Reduction of noise in an excavator cabin using order tracking and ultrasonic leak detection

Abstract

During operation, heavy construction equipment can generate high levels of noise, which can adversely affect the health and job performance of operators. This study examined the noise transmitted into the operator's cabin of a crawler excavator during operation. The sources of the noise generated by the excavator and the air-borne and structure-borne transmission paths into the cabin of the excavator were identified and characterized. Order tracking, which utilizes tachometer measurements to relate the occurrence of an event to a multiple of engine rotational speed, was used to identify noise and vibration components related to excitation from the excavator's engine and hydraulic systems. The results of the analysis showed 1st order engine rotational imbalance, 3rd order engine combustion, and 9th and 18th order hydraulic pressure fluctuations were the primary components of noise and vibration generated by the excavator. An ultrasonic leak detector was used to identify small sound leaks into the cabin.
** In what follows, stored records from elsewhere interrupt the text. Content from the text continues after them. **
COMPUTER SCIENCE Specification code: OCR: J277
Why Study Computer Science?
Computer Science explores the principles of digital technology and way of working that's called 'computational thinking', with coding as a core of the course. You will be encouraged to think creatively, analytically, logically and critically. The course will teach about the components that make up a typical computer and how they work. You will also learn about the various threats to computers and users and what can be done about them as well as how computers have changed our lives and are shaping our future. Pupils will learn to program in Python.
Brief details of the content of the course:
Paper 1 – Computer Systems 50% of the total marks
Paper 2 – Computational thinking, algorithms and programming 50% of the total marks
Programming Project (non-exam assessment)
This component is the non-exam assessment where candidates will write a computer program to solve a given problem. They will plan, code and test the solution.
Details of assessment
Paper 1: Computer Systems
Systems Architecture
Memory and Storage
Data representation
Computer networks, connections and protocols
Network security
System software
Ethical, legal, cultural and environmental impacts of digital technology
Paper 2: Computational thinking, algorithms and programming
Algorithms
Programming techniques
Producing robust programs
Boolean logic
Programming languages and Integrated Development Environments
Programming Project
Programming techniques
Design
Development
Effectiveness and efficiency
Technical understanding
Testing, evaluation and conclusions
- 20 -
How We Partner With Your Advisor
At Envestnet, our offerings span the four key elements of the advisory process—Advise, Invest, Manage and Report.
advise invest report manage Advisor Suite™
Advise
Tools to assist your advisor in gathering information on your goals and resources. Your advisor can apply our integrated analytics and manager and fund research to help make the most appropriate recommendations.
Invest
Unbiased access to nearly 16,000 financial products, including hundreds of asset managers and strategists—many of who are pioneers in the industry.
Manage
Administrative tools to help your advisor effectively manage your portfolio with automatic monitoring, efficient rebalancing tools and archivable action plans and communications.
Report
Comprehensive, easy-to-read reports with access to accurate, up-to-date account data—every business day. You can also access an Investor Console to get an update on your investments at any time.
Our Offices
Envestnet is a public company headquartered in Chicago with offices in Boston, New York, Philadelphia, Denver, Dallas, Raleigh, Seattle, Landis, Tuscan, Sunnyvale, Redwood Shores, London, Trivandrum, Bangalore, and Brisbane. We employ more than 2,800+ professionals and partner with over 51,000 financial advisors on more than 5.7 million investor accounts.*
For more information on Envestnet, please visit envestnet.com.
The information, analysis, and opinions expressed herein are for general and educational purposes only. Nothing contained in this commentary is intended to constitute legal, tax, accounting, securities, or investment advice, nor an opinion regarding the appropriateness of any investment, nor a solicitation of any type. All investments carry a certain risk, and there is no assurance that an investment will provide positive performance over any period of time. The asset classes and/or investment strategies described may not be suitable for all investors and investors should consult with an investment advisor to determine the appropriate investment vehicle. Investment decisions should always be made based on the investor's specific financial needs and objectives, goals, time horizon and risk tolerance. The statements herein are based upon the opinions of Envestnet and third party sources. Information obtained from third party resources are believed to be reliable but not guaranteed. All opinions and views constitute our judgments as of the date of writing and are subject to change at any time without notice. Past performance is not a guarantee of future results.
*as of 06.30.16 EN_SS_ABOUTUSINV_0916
Finally, passive noise control treatments were designed to attenuate and dissipate the acoustic energy transmitted into the excavator cabin. These cabin noise control treatments included covering the floor with an acoustic barrier, adding damping to the windows, lining the ceiling and walls with absorptive foam, and sealing leaks found along window, door, and panel edges. Experimental results showed that the noise control treatments reduced the overall A-weighted sound pressure level in the cabin by up to 3 dB.